---------- Entries supplied

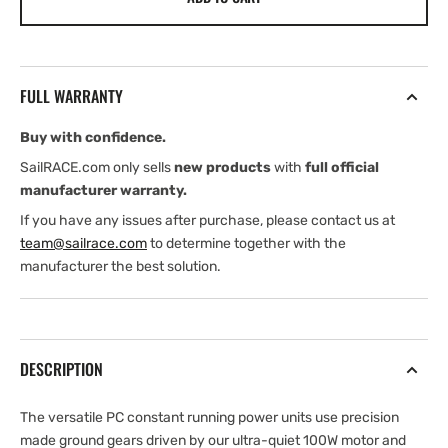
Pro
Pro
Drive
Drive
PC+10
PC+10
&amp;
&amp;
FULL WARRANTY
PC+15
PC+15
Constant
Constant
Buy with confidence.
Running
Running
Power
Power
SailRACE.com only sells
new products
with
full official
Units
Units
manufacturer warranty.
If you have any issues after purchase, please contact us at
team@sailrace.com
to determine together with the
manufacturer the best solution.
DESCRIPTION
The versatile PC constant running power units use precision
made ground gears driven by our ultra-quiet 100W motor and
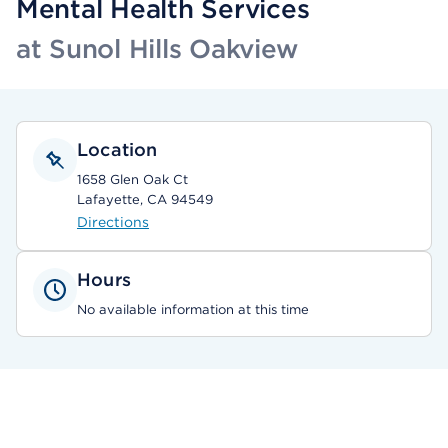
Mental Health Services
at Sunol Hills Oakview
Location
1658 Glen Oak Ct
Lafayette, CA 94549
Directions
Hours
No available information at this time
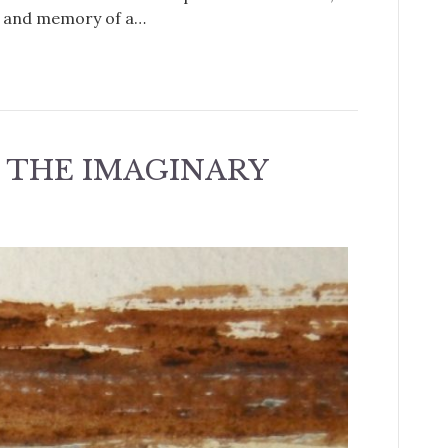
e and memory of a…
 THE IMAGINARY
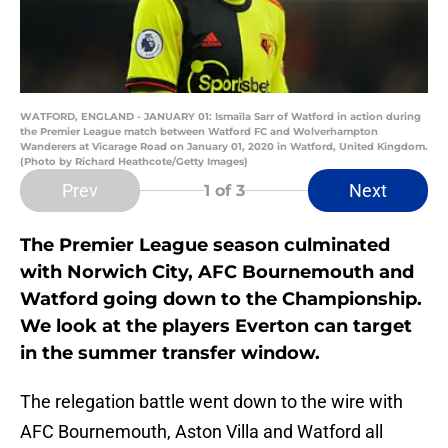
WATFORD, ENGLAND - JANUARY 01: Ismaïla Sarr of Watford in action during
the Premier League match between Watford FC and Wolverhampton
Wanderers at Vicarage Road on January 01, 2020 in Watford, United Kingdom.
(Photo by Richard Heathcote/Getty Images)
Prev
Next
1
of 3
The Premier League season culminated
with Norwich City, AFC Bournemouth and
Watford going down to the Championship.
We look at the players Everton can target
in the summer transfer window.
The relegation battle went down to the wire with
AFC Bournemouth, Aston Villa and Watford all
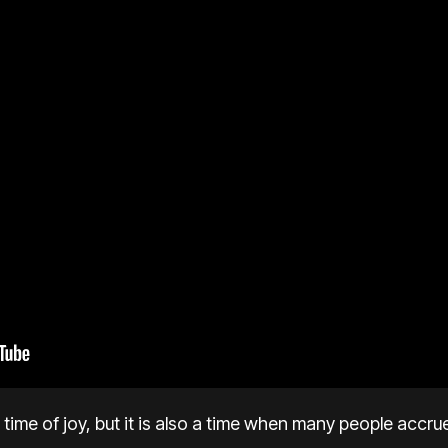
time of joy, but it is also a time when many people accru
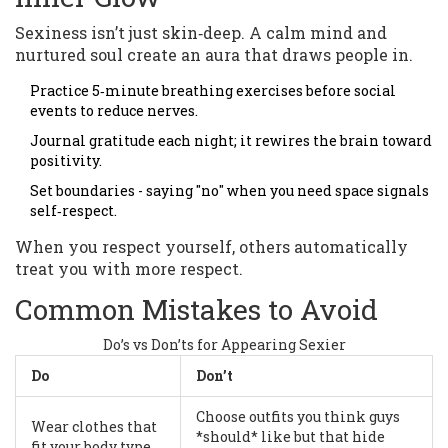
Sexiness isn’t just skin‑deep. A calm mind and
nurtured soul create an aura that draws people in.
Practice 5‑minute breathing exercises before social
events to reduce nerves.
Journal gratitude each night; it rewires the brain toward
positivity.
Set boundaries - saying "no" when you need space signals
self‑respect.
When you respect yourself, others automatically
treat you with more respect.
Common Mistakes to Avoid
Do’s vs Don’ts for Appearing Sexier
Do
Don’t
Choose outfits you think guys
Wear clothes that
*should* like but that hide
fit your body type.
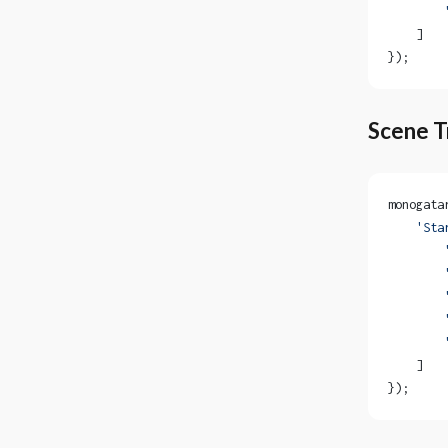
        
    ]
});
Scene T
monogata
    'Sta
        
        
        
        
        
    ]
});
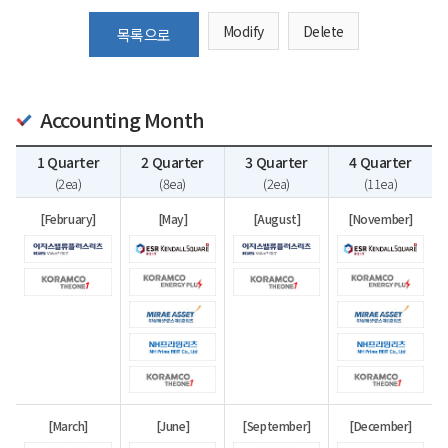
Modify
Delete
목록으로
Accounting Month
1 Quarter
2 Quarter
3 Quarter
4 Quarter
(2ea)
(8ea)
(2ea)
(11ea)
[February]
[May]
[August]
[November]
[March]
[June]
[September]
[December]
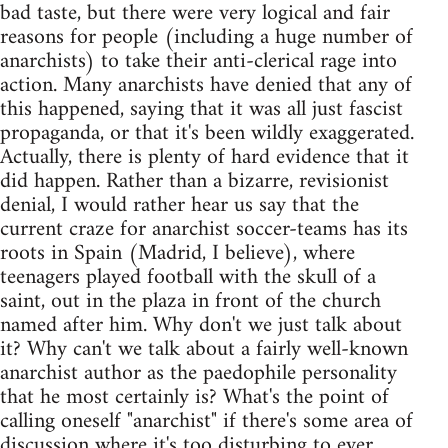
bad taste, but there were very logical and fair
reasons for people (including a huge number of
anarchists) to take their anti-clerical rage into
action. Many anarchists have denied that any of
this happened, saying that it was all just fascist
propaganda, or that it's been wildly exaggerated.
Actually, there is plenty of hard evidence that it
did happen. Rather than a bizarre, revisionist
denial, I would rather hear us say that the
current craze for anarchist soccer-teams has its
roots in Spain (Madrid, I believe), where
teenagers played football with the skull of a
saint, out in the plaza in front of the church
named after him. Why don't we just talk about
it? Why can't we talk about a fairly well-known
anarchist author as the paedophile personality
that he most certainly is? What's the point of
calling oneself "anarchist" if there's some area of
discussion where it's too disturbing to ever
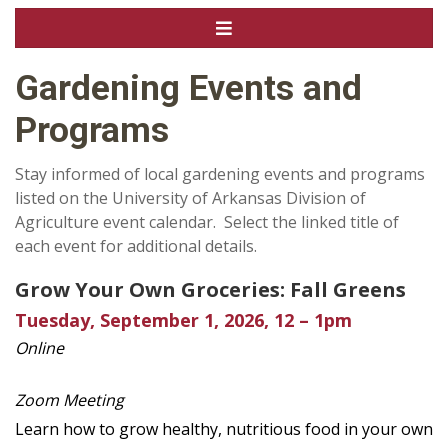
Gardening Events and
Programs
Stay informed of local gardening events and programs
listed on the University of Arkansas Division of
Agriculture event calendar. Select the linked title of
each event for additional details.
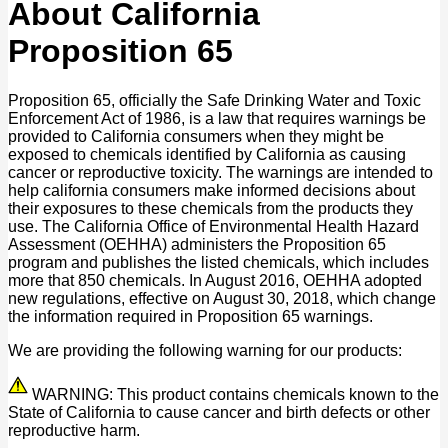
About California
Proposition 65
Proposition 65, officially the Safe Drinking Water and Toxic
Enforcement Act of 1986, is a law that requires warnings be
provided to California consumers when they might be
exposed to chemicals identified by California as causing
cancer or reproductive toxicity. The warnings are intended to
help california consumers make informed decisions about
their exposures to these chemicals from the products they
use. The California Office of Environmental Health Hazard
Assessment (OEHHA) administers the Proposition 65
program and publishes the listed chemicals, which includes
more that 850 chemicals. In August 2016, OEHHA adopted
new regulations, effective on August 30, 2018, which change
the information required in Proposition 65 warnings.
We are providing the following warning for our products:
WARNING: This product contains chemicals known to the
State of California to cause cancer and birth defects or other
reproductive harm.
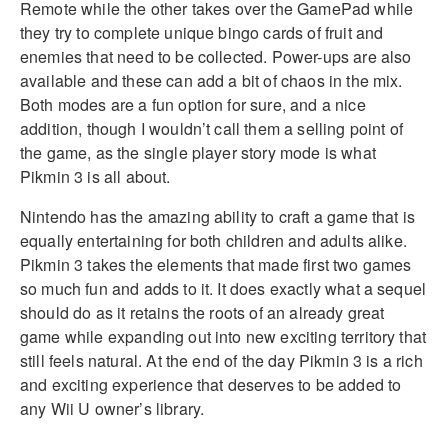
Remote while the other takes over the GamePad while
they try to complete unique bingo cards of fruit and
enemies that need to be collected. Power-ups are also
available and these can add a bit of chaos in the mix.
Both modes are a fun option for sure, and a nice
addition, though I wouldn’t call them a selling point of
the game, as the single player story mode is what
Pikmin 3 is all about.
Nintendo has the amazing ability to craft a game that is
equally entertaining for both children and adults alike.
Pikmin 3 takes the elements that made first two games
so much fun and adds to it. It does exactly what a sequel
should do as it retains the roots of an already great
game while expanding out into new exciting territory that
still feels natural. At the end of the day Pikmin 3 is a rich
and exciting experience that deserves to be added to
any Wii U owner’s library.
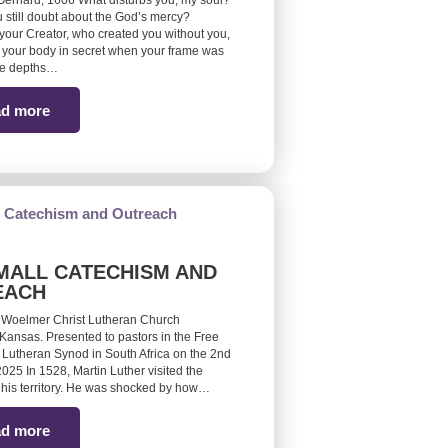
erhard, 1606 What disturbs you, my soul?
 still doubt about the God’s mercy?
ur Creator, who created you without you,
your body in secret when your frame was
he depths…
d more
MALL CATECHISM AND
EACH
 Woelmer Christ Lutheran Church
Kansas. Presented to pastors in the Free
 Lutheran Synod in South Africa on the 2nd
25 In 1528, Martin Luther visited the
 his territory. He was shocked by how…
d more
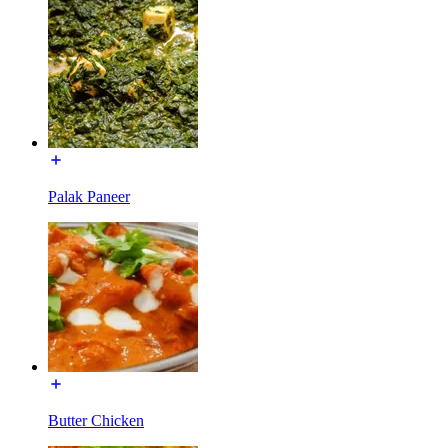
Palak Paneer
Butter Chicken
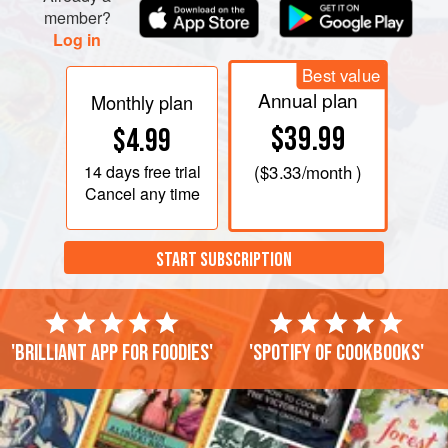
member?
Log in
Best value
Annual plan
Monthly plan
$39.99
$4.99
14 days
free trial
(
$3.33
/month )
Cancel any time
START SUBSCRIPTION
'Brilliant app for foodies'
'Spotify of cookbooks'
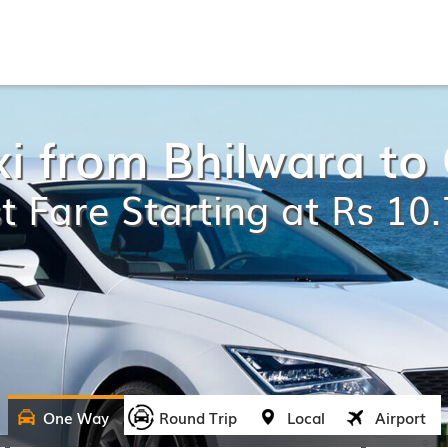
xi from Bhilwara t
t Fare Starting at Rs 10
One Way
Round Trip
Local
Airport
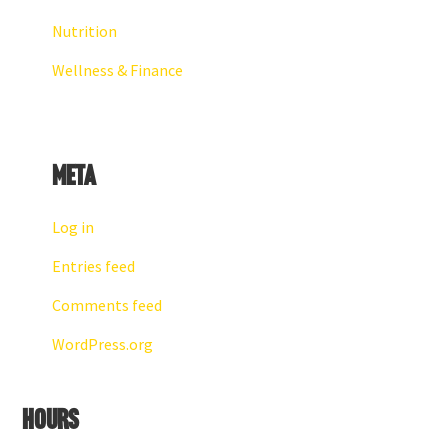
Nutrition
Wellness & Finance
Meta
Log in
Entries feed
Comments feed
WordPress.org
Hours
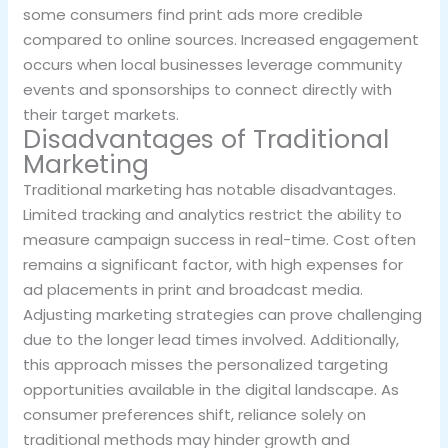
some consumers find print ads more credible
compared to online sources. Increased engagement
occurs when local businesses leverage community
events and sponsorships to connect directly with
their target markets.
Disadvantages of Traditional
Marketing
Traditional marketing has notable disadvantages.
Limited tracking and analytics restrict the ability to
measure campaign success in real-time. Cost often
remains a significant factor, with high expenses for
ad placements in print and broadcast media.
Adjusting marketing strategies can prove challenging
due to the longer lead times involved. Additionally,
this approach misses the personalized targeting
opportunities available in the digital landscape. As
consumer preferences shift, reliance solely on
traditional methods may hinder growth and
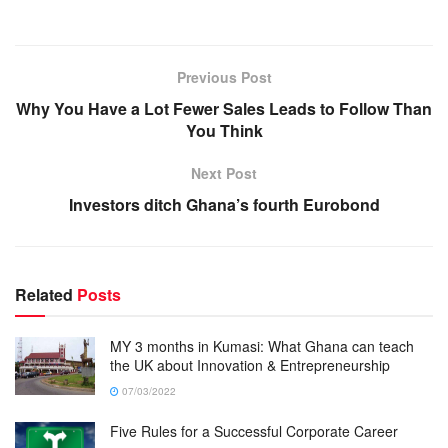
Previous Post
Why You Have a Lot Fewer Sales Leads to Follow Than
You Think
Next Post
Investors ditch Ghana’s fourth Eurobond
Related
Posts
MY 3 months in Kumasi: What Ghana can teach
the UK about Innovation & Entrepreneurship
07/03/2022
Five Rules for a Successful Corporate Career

--------------------

• [Brief]:
Go through the data above and transcribe it in full, omitting any image.

• [Result of the exercise]:
Pro
Pro
Drive
Drive
PC+10
PC+10
&amp;
&amp;
FULL WARRANTY
PC+15
PC+15
Constant
Constant
Buy with confidence.
Running
Running
Power
Power
SailRACE.com only sells
new products
with
full official
Units
Units
manufacturer warranty.
If you have any issues after purchase, please contact us at
team@sailrace.com
to determine together with the
manufacturer the best solution.
DESCRIPTION
The versatile PC constant running power units use precision
made ground gears driven by our ultra-quiet 100W motor and
Mental Health Services
at Sunol Hills Oakview
Location
1658 Glen Oak Ct
Lafayette, CA 94549
Directions
Hours
No available information at this time
e and memory of a…
 THE IMAGINARY
WATFORD, ENGLAND - JANUARY 01: Ismaïla Sarr of Watford in action during
the Premier League match between Watford FC and Wolverhampton
Wanderers at Vicarage Road on January 01, 2020 in Watford, United Kingdom.
(Photo by Richard Heathcote/Getty Images)
Prev
Next
1
of 3
The Premier League season culminated
with Norwich City, AFC Bournemouth and
Watford going down to the Championship.
We look at the players Everton can target
in the summer transfer window.
The relegation battle went down to the wire with
AFC Bournemouth, Aston Villa and Watford all
time of joy, but it is also a time when many people accru
Sexiness isn’t just skin‑deep. A calm mind and
nurtured soul create an aura that draws people in.
Practice 5‑minute breathing exercises before social
events to reduce nerves.
Journal gratitude each night; it rewires the brain toward
positivity.
Set boundaries - saying "no" when you need space signals
self‑respect.
When you respect yourself, others automatically
treat you with more respect.
Common Mistakes to Avoid
Do’s vs Don’ts for Appearing Sexier
Do
Don’t
Choose outfits you think guys
Wear clothes that
*should* like but that hide
fit your body type.
        
    ]
});
Scene T
monogata
    'Sta
        
        
        
        
        
    ]
});
Modify
Delete
목록으로
Accounting Month
1 Quarter
2 Quarter
3 Quarter
4 Quarter
(2ea)
(8ea)
(2ea)
(11ea)
[February]
[May]
[August]
[November]
[March]
[June]
[September]
[December]
bad taste, but there were very logical and fair
reasons for people (including a huge number of
anarchists) to take their anti-clerical rage into
action. Many anarchists have denied that any of
this happened, saying that it was all just fascist
propaganda, or that it's been wildly exaggerated.
Actually, there is plenty of hard evidence that it
did happen. Rather than a bizarre, revisionist
denial, I would rather hear us say that the
current craze for anarchist soccer-teams has its
roots in Spain (Madrid, I believe), where
teenagers played football with the skull of a
saint, out in the plaza in front of the church
named after him. Why don't we just talk about
it? Why can't we talk about a fairly well-known
anarchist author as the paedophile personality
that he most certainly is? What's the point of
calling oneself "anarchist" if there's some area of
discussion where it's too disturbing to ever
Gardening Events and
Programs
Stay informed of local gardening events and programs
listed on the University of Arkansas Division of
Agriculture event calendar. Select the linked title of
each event for additional details.
About California
Proposition 65
Proposition 65, officially the Safe Drinking Water and Toxic
Enforcement Act of 1986, is a law that requires warnings be
provided to California consumers when they might be
exposed to chemicals identified by California as causing
cancer or reproductive toxicity. The warnings are intended to
help california consumers make informed decisions about
their exposures to these chemicals from the products they
use. The California Office of Environmental Health Hazard
Assessment (OEHHA) administers the Proposition 65
program and publishes the listed chemicals, which includes
more that 850 chemicals. In August 2016, OEHHA adopted
new regulations, effective on August 30, 2018, which change
the information required in Proposition 65 warnings.
We are providing the following warning for our products:
WARNING: This product contains chemicals known to the
State of California to cause cancer and birth defects or other
reproductive harm.
Remote while the other takes over the GamePad while
they try to complete unique bingo cards of fruit and
enemies that need to be collected. Power-ups are also
available and these can add a bit of chaos in the mix.
Both modes are a fun option for sure, and a nice
addition, though I wouldn’t call them a selling point of
the game, as the single player story mode is what
Pikmin 3 is all about.
Nintendo has the amazing ability to craft a game that is
equally entertaining for both children and adults alike.
Pikmin 3 takes the elements that made first two games
so much fun and adds to it. It does exactly what a sequel
should do as it retains the roots of an already great
game while expanding out into new exciting territory that
still feels natural. At the end of the day Pikmin 3 is a rich
and exciting experience that deserves to be added to
any Wii U owner’s library.
erhard, 1606 What disturbs you, my soul?
 still doubt about the God’s mercy?
ur Creator, who created you without you,
your body in secret when your frame was
he depths…
d more
MALL CATECHISM AND
EACH
 Woelmer Christ Lutheran Church
Kansas. Presented to pastors in the Free
 Lutheran Synod in South Africa on the 2nd
25 In 1528, Martin Luther visited the
 his territory. He was shocked by how…
d more
Palak Paneer
Butter Chicken
member?
Log in
Best value
Annual plan
Monthly plan
$39.99
$4.99
14 days
free trial
(
$3.33
/month )
Cancel any time
START SUBSCRIPTION
'Brilliant app for foodies'
'Spotify of cookbooks'
xi from Bhilwara t
t Fare Starting at Rs 10
One Way
Round Trip
Local
Airport
Nutrition
Wellness & Finance
Meta
Log in
Entries feed
Comments feed
WordPress.org
Hours
some consumers find print ads more credible
compared to online sources. Increased engagement
occurs when local businesses leverage community
events and sponsorships to connect directly with
their target markets.
Disadvantages of Traditional
Marketing
Traditional marketing has notable disadvantages.
Limited tracking and analytics restrict the ability to
measure campaign success in real-time. Cost often
remains a significant factor, with high expenses for
ad placements in print and broadcast media.
Adjusting marketing strategies can prove challenging
due to the longer lead times involved. Additionally,
this approach misses the personalized targeting
opportunities available in the digital landscape. As
consumer preferences shift, reliance solely on
traditional methods may hinder growth and
Previous Post
Why You Have a Lot Fewer Sales Leads to Follow Than
You Think
Next Post
Investors ditch Ghana’s fourth Eurobond
Related
Posts
MY 3 months in Kumasi: What Ghana can teach
the UK about Innovation & Entrepreneurship
07/03/2022
Five Rules for a Successful Corporate Career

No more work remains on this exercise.